* _Excerpted passage_

──────────────────────────────

July 6, 2020 Safety, Preparedness

By now your workforce should know the definition of a confined space and how it differs from a permit-required confined space (if you’re behind the eight-ball, please refer to this tip sheet). Employees should also be up to speed on who’s allowed to do what, and what hazards are associated with what roles, but if you’re looking to up your confined space hazard awareness game, hone in on some of these fine details and tricks of the trade.

The only thing that remains the same…

The Greek philosopher Heraclitus once said that “No man ever steps in the same river twice, for it’s not the same river and he’s not the same man”. Processes, temperatures, throughputs and employees all seem to constantly change, so confined spaces should be considered guilty (of being permit-required) until proven innocent (with a systematic and documented process). Evaluating confined spaces on a per-entry basis instead of a per-space basis can help keep employees focused on hazard identification.

De-classification isn’t hazard elimination

One of the difficult aspects of behavioral-based safety is maintaining high-alert and vigilance throughout a project. It can be an exhausting thought exercise, but a critical one, nonetheless. Ensure that employees focus not only on the hazards of the confined space itself, but also on those inherent to the tasks they are performing inside. A space that has been classified as non-permit required can quickly revert back to needing extra oversight if certain equipment or chemicals are introduced.

Consistently reinforce big ideas

If you think you can train a hunting dog once and have it stick, get ready to retrieve your own ducks. Similarly, humans thrive in cultures that consistently reinforce big ideas. To those ends, training is just one example of a work-practice parameter, and the Hierarchy of Controls is not an either-or proposition. Always consider elimination, engineering and PPE in your confined space hazard mitigation process.

──────────────────────────────

* _Extracted material_
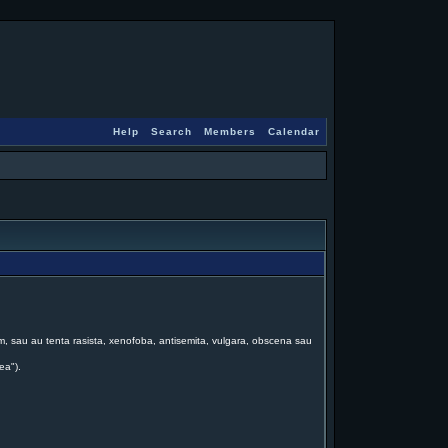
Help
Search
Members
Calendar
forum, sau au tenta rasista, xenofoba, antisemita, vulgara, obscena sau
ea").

──────────────────────────────

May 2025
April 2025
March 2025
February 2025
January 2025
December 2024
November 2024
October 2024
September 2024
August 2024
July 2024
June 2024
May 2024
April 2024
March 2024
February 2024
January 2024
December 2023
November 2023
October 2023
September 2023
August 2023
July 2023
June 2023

──────────────────────────────

Rewrite the confined space safety text from "If you think" up to and including "hazard mitigation process.", changing "ducks" to "geese".

* _Worked solution_
If you think you can train a hunting dog once and have it stick, get ready to retrieve your own geese. Similarly, humans thrive in cultures that consistently reinforce big ideas. To those ends, training is just one example of a work-practice parameter, and the Hierarchy of Controls is not an either-or proposition. Always consider elimination, engineering and PPE in your confined space hazard mitigation process.